Find every line in the items below that contains the word "Input" and copy each of those lines in full. Case counts.

Working data Start Marker

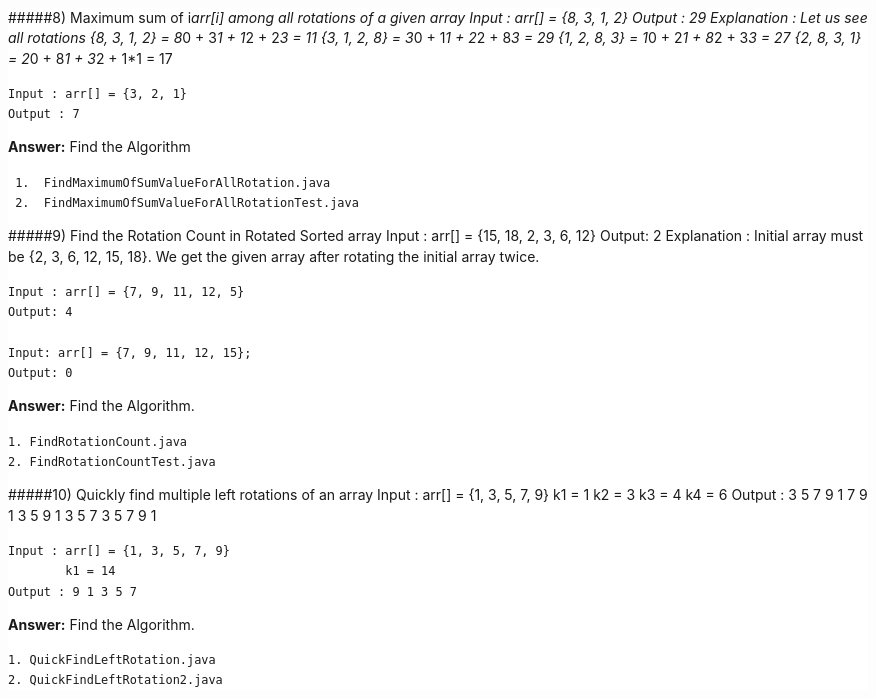 
#####8) Maximum sum of i*arr[i] among all rotations of a given array
    Input : arr[] = {8, 3, 1, 2}
    Output : 29
    Explanation : Let us see all rotations
    {8, 3, 1, 2} = 8*0 + 3*1 + 1*2 + 2*3 = 11
    {3, 1, 2, 8} = 3*0 + 1*1 + 2*2 + 8*3 = 29
    {1, 2, 8, 3} = 1*0 + 2*1 + 8*2 + 3*3 = 27
    {2, 8, 3, 1} = 2*0 + 8*1 + 3*2 + 1*1 = 17
    
    Input : arr[] = {3, 2, 1}
    Output : 7
__Answer:__ Find the Algorithm

     1.  FindMaximumOfSumValueForAllRotation.java
     2.  FindMaximumOfSumValueForAllRotationTest.java



#####9) Find the Rotation Count in Rotated Sorted array
    Input : arr[] = {15, 18, 2, 3, 6, 12}
    Output: 2
    Explanation : Initial array must be {2, 3,
    6, 12, 15, 18}. We get the given array after 
    rotating the initial array twice.
    
    Input : arr[] = {7, 9, 11, 12, 5}
    Output: 4
    
    Input: arr[] = {7, 9, 11, 12, 15};
    Output: 0

__Answer:__ Find the Algorithm.

    1. FindRotationCount.java
    2. FindRotationCountTest.java
    
    
#####10) Quickly find multiple left rotations of an array
    Input : arr[] = {1, 3, 5, 7, 9}
            k1 = 1
            k2 = 3
            k3 = 4
            k4 = 6
    Output : 3 5 7 9 1
             7 9 1 3 5
             9 1 3 5 7
             3 5 7 9 1
    
    Input : arr[] = {1, 3, 5, 7, 9}
            k1 = 14 
    Output : 9 1 3 5 7
    

__Answer:__ Find the Algorithm.

    1. QuickFindLeftRotation.java
    2. QuickFindLeftRotation2.java
        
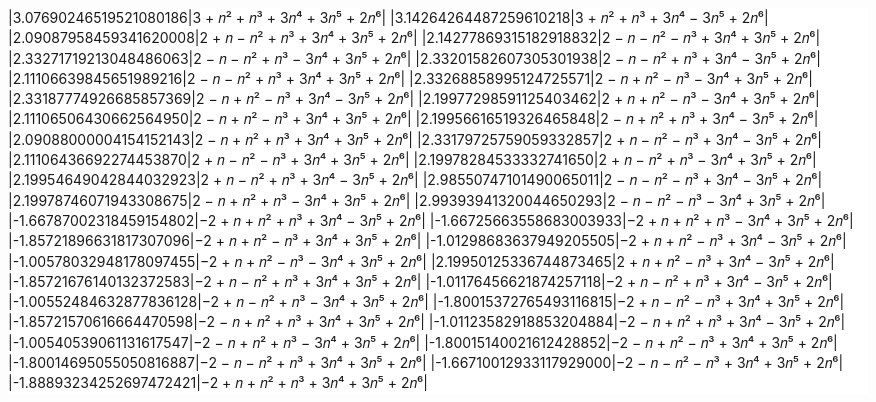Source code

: |3.07690246519521080186|3 + 𝑛² + 𝑛³ + 3𝑛⁴ + 3𝑛⁵ + 2𝑛⁶|
|3.14264264487259610218|3 + 𝑛² + 𝑛³ + 3𝑛⁴ − 3𝑛⁵ + 2𝑛⁶|
|2.09087958459341620008|2 + 𝑛 − 𝑛² + 𝑛³ + 3𝑛⁴ + 3𝑛⁵ + 2𝑛⁶|
|2.14277869315182918832|2 − 𝑛 − 𝑛² − 𝑛³ + 3𝑛⁴ + 3𝑛⁵ + 2𝑛⁶|
|2.33271719213048486063|2 − 𝑛 − 𝑛² + 𝑛³ − 3𝑛⁴ + 3𝑛⁵ + 2𝑛⁶|
|2.33201582607305301938|2 − 𝑛 − 𝑛² + 𝑛³ + 3𝑛⁴ − 3𝑛⁵ + 2𝑛⁶|
|2.11106639845651989216|2 − 𝑛 − 𝑛² + 𝑛³ + 3𝑛⁴ + 3𝑛⁵ + 2𝑛⁶|
|2.33268858995124725571|2 − 𝑛 + 𝑛² − 𝑛³ − 3𝑛⁴ + 3𝑛⁵ + 2𝑛⁶|
|2.33187774926685857369|2 − 𝑛 + 𝑛² − 𝑛³ + 3𝑛⁴ − 3𝑛⁵ + 2𝑛⁶|
|2.19977298591125403462|2 + 𝑛 + 𝑛² − 𝑛³ − 3𝑛⁴ + 3𝑛⁵ + 2𝑛⁶|
|2.11106506430662564950|2 − 𝑛 + 𝑛² − 𝑛³ + 3𝑛⁴ + 3𝑛⁵ + 2𝑛⁶|
|2.19956616519326465848|2 − 𝑛 + 𝑛² + 𝑛³ + 3𝑛⁴ − 3𝑛⁵ + 2𝑛⁶|
|2.09088000004154152143|2 − 𝑛 + 𝑛² + 𝑛³ + 3𝑛⁴ + 3𝑛⁵ + 2𝑛⁶|
|2.33179725759059332857|2 + 𝑛 − 𝑛² − 𝑛³ + 3𝑛⁴ − 3𝑛⁵ + 2𝑛⁶|
|2.11106436692274453870|2 + 𝑛 − 𝑛² − 𝑛³ + 3𝑛⁴ + 3𝑛⁵ + 2𝑛⁶|
|2.19978284533332741650|2 + 𝑛 − 𝑛² + 𝑛³ − 3𝑛⁴ + 3𝑛⁵ + 2𝑛⁶|
|2.19954649042844032923|2 + 𝑛 − 𝑛² + 𝑛³ + 3𝑛⁴ − 3𝑛⁵ + 2𝑛⁶|
|2.98550747101490065011|2 − 𝑛 − 𝑛² − 𝑛³ + 3𝑛⁴ − 3𝑛⁵ + 2𝑛⁶|
|2.19978746071943308675|2 − 𝑛 + 𝑛² + 𝑛³ − 3𝑛⁴ + 3𝑛⁵ + 2𝑛⁶|
|2.99393941320044650293|2 − 𝑛 − 𝑛² − 𝑛³ − 3𝑛⁴ + 3𝑛⁵ + 2𝑛⁶|
|-1.66787002318459154802|−2 + 𝑛 + 𝑛² + 𝑛³ + 3𝑛⁴ − 3𝑛⁵ + 2𝑛⁶|
|-1.66725663558683003933|−2 + 𝑛 + 𝑛² + 𝑛³ − 3𝑛⁴ + 3𝑛⁵ + 2𝑛⁶|
|-1.85721896631817307096|−2 + 𝑛 + 𝑛² − 𝑛³ + 3𝑛⁴ + 3𝑛⁵ + 2𝑛⁶|
|-1.01298683637949205505|−2 + 𝑛 + 𝑛² − 𝑛³ + 3𝑛⁴ − 3𝑛⁵ + 2𝑛⁶|
|-1.00578032948178097455|−2 + 𝑛 + 𝑛² − 𝑛³ − 3𝑛⁴ + 3𝑛⁵ + 2𝑛⁶|
|2.19950125336744873465|2 + 𝑛 + 𝑛² − 𝑛³ + 3𝑛⁴ − 3𝑛⁵ + 2𝑛⁶|
|-1.85721676140132372583|−2 + 𝑛 − 𝑛² + 𝑛³ + 3𝑛⁴ + 3𝑛⁵ + 2𝑛⁶|
|-1.01176456621874257118|−2 + 𝑛 − 𝑛² + 𝑛³ + 3𝑛⁴ − 3𝑛⁵ + 2𝑛⁶|
|-1.00552484632877836128|−2 + 𝑛 − 𝑛² + 𝑛³ − 3𝑛⁴ + 3𝑛⁵ + 2𝑛⁶|
|-1.80015372765493116815|−2 + 𝑛 − 𝑛² − 𝑛³ + 3𝑛⁴ + 3𝑛⁵ + 2𝑛⁶|
|-1.85721570616664470598|−2 − 𝑛 + 𝑛² + 𝑛³ + 3𝑛⁴ + 3𝑛⁵ + 2𝑛⁶|
|-1.01123582918853204884|−2 − 𝑛 + 𝑛² + 𝑛³ + 3𝑛⁴ − 3𝑛⁵ + 2𝑛⁶|
|-1.00540539061131617547|−2 − 𝑛 + 𝑛² + 𝑛³ − 3𝑛⁴ + 3𝑛⁵ + 2𝑛⁶|
|-1.80015140021612428852|−2 − 𝑛 + 𝑛² − 𝑛³ + 3𝑛⁴ + 3𝑛⁵ + 2𝑛⁶|
|-1.80014695055050816887|−2 − 𝑛 − 𝑛² + 𝑛³ + 3𝑛⁴ + 3𝑛⁵ + 2𝑛⁶|
|-1.66710012933117929000|−2 − 𝑛 − 𝑛² − 𝑛³ + 3𝑛⁴ + 3𝑛⁵ + 2𝑛⁶|
|-1.88893234252697472421|−2 + 𝑛 + 𝑛² + 𝑛³ + 3𝑛⁴ + 3𝑛⁵ + 2𝑛⁶|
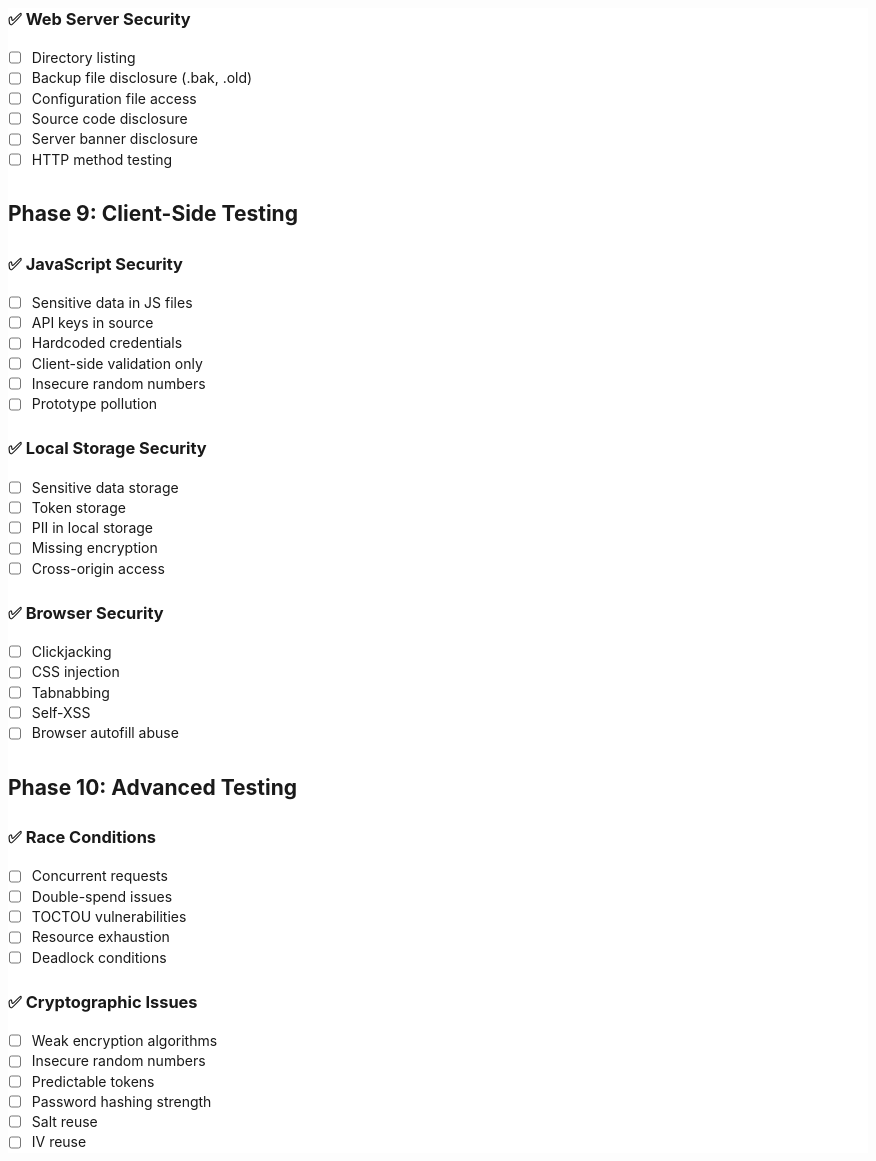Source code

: ### ✅ Web Server Security
- [ ] Directory listing
- [ ] Backup file disclosure (.bak, .old)
- [ ] Configuration file access
- [ ] Source code disclosure
- [ ] Server banner disclosure
- [ ] HTTP method testing

## Phase 9: Client-Side Testing

### ✅ JavaScript Security
- [ ] Sensitive data in JS files
- [ ] API keys in source
- [ ] Hardcoded credentials
- [ ] Client-side validation only
- [ ] Insecure random numbers
- [ ] Prototype pollution

### ✅ Local Storage Security
- [ ] Sensitive data storage
- [ ] Token storage
- [ ] PII in local storage
- [ ] Missing encryption
- [ ] Cross-origin access

### ✅ Browser Security
- [ ] Clickjacking
- [ ] CSS injection
- [ ] Tabnabbing
- [ ] Self-XSS
- [ ] Browser autofill abuse

## Phase 10: Advanced Testing

### ✅ Race Conditions
- [ ] Concurrent requests
- [ ] Double-spend issues
- [ ] TOCTOU vulnerabilities
- [ ] Resource exhaustion
- [ ] Deadlock conditions

### ✅ Cryptographic Issues
- [ ] Weak encryption algorithms
- [ ] Insecure random numbers
- [ ] Predictable tokens
- [ ] Password hashing strength
- [ ] Salt reuse
- [ ] IV reuse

Working data End Marker

Reply to the task:
    Input : arr[] = {8, 3, 1, 2}
    Input : arr[] = {3, 2, 1}
    Input : arr[] = {15, 18, 2, 3, 6, 12}
    Input : arr[] = {7, 9, 11, 12, 5}
    Input: arr[] = {7, 9, 11, 12, 15};
    Input : arr[] = {1, 3, 5, 7, 9}
    Input : arr[] = {1, 3, 5, 7, 9}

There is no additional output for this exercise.